Raut jengkel jelas di wajah Wonho sekarang. Ia menolak dikatakan sama dengan playboy itu. "Ahem." Ia berdehem memperingatkan.

Minhyuk memandangi keduanya bergantian dengan mata berkilat jenaka. Ia sangat mengerti arah pembicaraan kakaknya. Ini konyol sekali. Kakaknya itu mengira ia dan Wonho melakukan 'itu'. "Kakak, dengar dulu." Ia memanggilnya untuk mendekat. "Salah satu kakiku hanya terkilir, dan Wonho mau mengurutnya. Bukankah biasanya Mama mengurut dengan menggunakan minyak?" Ia menahan gelak tawanya, Mark belum menyadari kalau pakaian Minhyuk sudah kering, yang tentu saja digantikan oleh Wonho.

Mark gelagapan, merasakan tatapan menusuk dari sepasang mata yang mengikuti gerak-geriknya dengan awas. Wajar jika Wonho ingin mencoba mengurut Minhyuk. Ia terbiasa berolah raga, jadi terkilir atau keram bisa diatasinya dengan beberapa langkah.

"Kau yakin?" Tanyanya pada adiknya untuk memastikan.

"Yakin, aku tak akan membiarkan Wonho untuk mengganti pakaianku kalau aku tak yakin dengannya." Sekarang adiknya yang imut menghilang, berganti sosok Minhyuk yang jahil, yang pernah membocorkan perselingkuhannya pada salah satu mantannya.

"Apa?" Mark histeris sekarang, hilang sudah adiknya yang polos dan sedikit bisa ditakut-takuti. "Kau!" Ia menunjuk ke arah Wonho yang menatapnya lurus, "awas kau! Jangan harap kau bisa bebas berduaan dengan Minhyuk mulai sekarang!"

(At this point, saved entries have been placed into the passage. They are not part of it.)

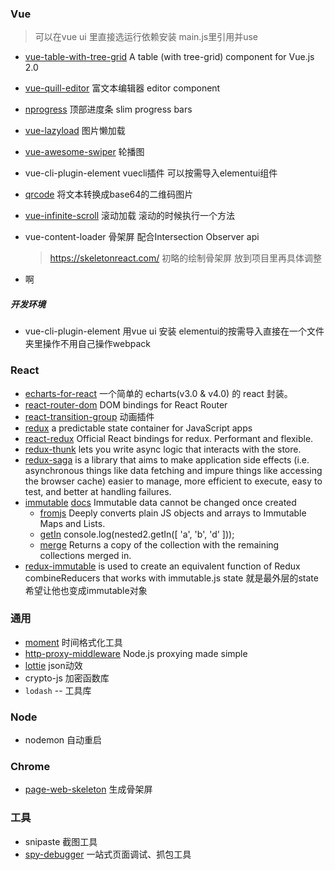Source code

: ### Vue

> 可以在vue ui 里直接选运行依赖安装 main.js里引用并use

- [vue-table-with-tree-grid](https://github.com/MisterTaki/vue-table-with-tree-grid)  A table (with tree-grid) component for Vue.js 2.0

- [vue-quill-editor](https://github.com/surmon-china/vue-quill-editor)  富文本编辑器 editor component

- [nprogress](https://github.com/rstacruz/nprogress) 顶部进度条 slim progress bars

- [vue-lazyload](https://www.npmjs.com/package/vue-lazyload) 图片懒加载

- [vue-awesome-swiper](https://github.surmon.me/vue-awesome-swiper) 轮播图

- vue-cli-plugin-element    vuecli插件 可以按需导入elementui组件

- [qrcode](https://www.npmjs.com/package/qrcode) 将文本转换成base64的二维码图片

- [vue-infinite-scroll](https://www.npmjs.com/package/vue-infinite-scroll) 滚动加载  滚动的时候执行一个方法

- vue-content-loader 骨架屏 配合Intersection Observer api

  > https://skeletonreact.com/ 初略的绘制骨架屏 放到项目里再具体调整

- 啊

##### 开发环境

- vue-cli-plugin-element  用vue ui 安装     elementui的按需导入直接在一个文件夹里操作不用自己操作webpack

### React

- [echarts-for-react](https://github.com/hustcc/echarts-for-react)  一个简单的 echarts(v3.0 & v4.0) 的 react 封装。
- [react-router-dom](https://reactrouter.com/web/guides/quick-start)   DOM bindings for React Router
- [react-transition-group](https://github.com/reactjs/react-transition-group) 动画插件
- [redux](https://github.com/reduxjs/redux) a predictable state container for JavaScript apps
- [react-redux](https://github.com/reduxjs/react-redux) Official React bindings for redux. Performant and flexible.
- [redux-thunk](https://github.com/reduxjs/redux-thunk) lets you write async logic that interacts with the store.
- [redux-saga](https://github.com/redux-saga/redux-saga) is a library that aims to make application side effects (i.e. asynchronous things like data fetching and impure things like accessing the browser cache) easier to manage, more efficient to execute, easy to test, and better at handling failures.
- [immutable](https://github.com/immutable-js/immutable-js)  [docs](https://immutable-js.github.io/immutable-js/docs/#/) Immutable data cannot be changed once created  
  - [fromjs](https://immutable-js.github.io/immutable-js/docs/#/fromJS)  Deeply converts plain JS objects and arrays to Immutable Maps and Lists.
  - [getIn](https://immutable-js.github.io/immutable-js/docs/#/getIn)    console.log(nested2.getIn([ 'a', 'b', 'd' ])); 
  - [merge](https://immutable-js.github.io/immutable-js/docs/#/merge) Returns a copy of the collection with the remaining collections merged in.
- [redux-immutable](https://github.com/gajus/redux-immutable)  is used to create an equivalent function of Redux combineReducers that works with immutable.js state 就是最外层的state希望让他也变成immutable对象

### 通用

- [moment](https://momentjs.com/)  时间格式化工具
- [http-proxy-middleware](https://github.com/chimurai/http-proxy-middleware)  Node.js proxying made simple
- [lottie](https://airbnb.io/lottie/#/) json动效
- crypto-js  加密函数库
- `lodash` -- 工具库

### Node

- nodemon 自动重启

### Chrome

- [page-web-skeleton](https://juejin.cn/post/6937939181356187662#comment) 生成骨架屏

### 工具

- snipaste 截图工具
- [spy-debugger](https://github.com/wuchangming/spy-debugger) 一站式页面调试、抓包工具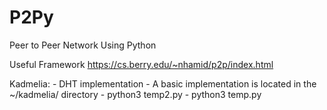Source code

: # P2Py
Peer to Peer Network Using Python

Useful Framework
https://cs.berry.edu/~nhamid/p2p/index.html

Kadmelia:
	- DHT implementation
	- A basic implementation is located in the ~/kadmelia/ directory
	- python3 temp2.py
	- python3 temp.py
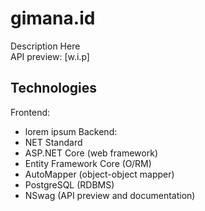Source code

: # gimana.id
Description Here  
API preview: [w.i.p]

## Technologies
Frontend:  
* lorem ipsum
Backend:  
* NET Standard
* ASP.NET Core (web framework)
* Entity Framework Core (O/RM)
* AutoMapper (object-object mapper)
* PostgreSQL (RDBMS)
* NSwag (API preview and documentation)
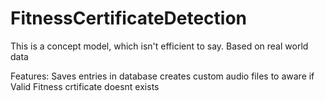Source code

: # FitnessCertificateDetection
This is a concept model, which isn't efficient to say.
Based on real world data

Features: 
  Saves  entries in database
  creates custom audio files to aware if Valid Fitness crtificate doesnt exists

"Umm Kakak, Wonho hanya mengganti pakaianku, bukan melakukan hal yang Kakak lakukan dengan pacar kakak minggu lalu." 

"Minhyukkie!" Suara kerasnya kini tertuju pada adiknya yang dengan tenang memeriksa ponselnya dan tidak terpengaruh kekisruhan yang ada di dalam kepalanya saat ini. Adiknya yang polos, sekarang tahu hal tabu seperti itu karena kelalaiannya sebagai seorang kakak.

"Kak, kau lupa mengunci pintu kamarmu? Mama menanyakan apa arti kotak berlabel R18 di kamarmu." Tanya Minhyuk yang mengulurkan tangannya ke arah Wonho.

Dan di saat itu, Mark butuh berkali-kali lipat usaha untuk menahan dirinya sendiri dari berteriak. Matilah dia.


.
.
.



Terima Kasih sudah membaca.


Again, it's a crack, I've warned you.